8. Kyle Larson (LW: 11): Larson had to have passed the most cars throughout the race and it’s probably not even close. He made up 21 spots in the first eight laps and then somehow battled back after contact with Ryan Blaney with just 19 laps to go.

The contact with Blaney damaged the left quarterpanel of Larson’s car but didn’t affect his ability to get back to the top five. Larson finished fourth but could end up with a points penalty after his rear windshield was bowed in after the race.

9. Aric Almirola (LW: NR): If Larson is penalized 20 points, Almirola moves into 10th in the points standings. No team has had four cars in the top 10 of the point standings through the first 12 races since NASCAR introduced the playoff format in 2004.

10. Ryan Blaney (LW: 9): Blaney ended up leading 54 laps though ends up just getting 19 points for his efforts after finishing 37th thanks to his crash.

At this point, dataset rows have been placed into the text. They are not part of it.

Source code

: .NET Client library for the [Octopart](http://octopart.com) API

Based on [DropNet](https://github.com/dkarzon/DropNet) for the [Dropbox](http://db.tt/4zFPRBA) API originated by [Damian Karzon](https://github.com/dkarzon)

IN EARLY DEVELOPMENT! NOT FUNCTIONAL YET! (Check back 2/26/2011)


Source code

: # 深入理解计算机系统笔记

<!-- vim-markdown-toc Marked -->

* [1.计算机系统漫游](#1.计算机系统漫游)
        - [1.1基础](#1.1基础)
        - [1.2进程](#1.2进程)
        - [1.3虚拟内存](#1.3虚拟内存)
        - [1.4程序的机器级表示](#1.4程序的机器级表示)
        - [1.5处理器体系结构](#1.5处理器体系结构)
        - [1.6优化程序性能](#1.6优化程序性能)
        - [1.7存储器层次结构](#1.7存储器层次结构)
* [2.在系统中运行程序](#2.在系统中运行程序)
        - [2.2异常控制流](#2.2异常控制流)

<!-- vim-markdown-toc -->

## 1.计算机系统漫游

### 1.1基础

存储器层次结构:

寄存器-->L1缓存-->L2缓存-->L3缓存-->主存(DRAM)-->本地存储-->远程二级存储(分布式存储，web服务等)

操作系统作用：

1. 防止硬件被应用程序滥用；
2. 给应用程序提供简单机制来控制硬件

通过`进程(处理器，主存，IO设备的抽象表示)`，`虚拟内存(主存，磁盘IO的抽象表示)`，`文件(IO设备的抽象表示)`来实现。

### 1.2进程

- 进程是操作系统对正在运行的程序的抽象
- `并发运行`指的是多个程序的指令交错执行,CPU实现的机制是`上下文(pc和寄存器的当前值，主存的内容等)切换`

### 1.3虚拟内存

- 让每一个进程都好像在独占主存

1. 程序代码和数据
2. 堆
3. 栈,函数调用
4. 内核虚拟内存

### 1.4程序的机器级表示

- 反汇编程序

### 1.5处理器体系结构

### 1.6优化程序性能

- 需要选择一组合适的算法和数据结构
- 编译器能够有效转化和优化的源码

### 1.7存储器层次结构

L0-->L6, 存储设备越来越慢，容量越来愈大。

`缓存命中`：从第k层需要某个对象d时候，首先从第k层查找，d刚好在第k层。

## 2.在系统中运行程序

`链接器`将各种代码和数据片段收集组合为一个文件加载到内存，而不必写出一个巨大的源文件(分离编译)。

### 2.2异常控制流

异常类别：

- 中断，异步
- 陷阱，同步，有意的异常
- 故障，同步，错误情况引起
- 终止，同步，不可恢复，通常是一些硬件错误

Blaney cut a left-front tire while trying to side-draft Kyle Larson as Larson passed him.

“If I didn’t side draft him and get some position on it he would have sucked me around into one, so I feel like that was my only option,” Blaney said.Looking back on it now, it probably wasn’t my only option, but in the moment I thought it was.”

11. Chase Elliott (LW: 7): Elliott finished 12th and was unhappy with Ricky Stenhouse Jr. at the end of the race after Stenhouse pulled up in front of him. Elliott would have been justified in punting Stenhouse, but he chose to have some discretion.

12. Brad Keselowski (LW: 12): Keselowski bounced back from two loose wheels to finish 14th and hang on to the final spot in our power rankings. Keselowski is actually fifth in the points standings, though he hasn’t finished in the top five since the fifth race of the season.

The Lucky Dog: Paul Menard finished sixth and offered up this quote.

“Yeah, it was just an uneventful race and a solid weekend,” Menard said.We had good preparation with the car, good stops, good adjustments. It was kind of a boring weekend, which is good.”

The DNF: Ty Dillon finished last, earned just one point, and is now 30th in the points standings.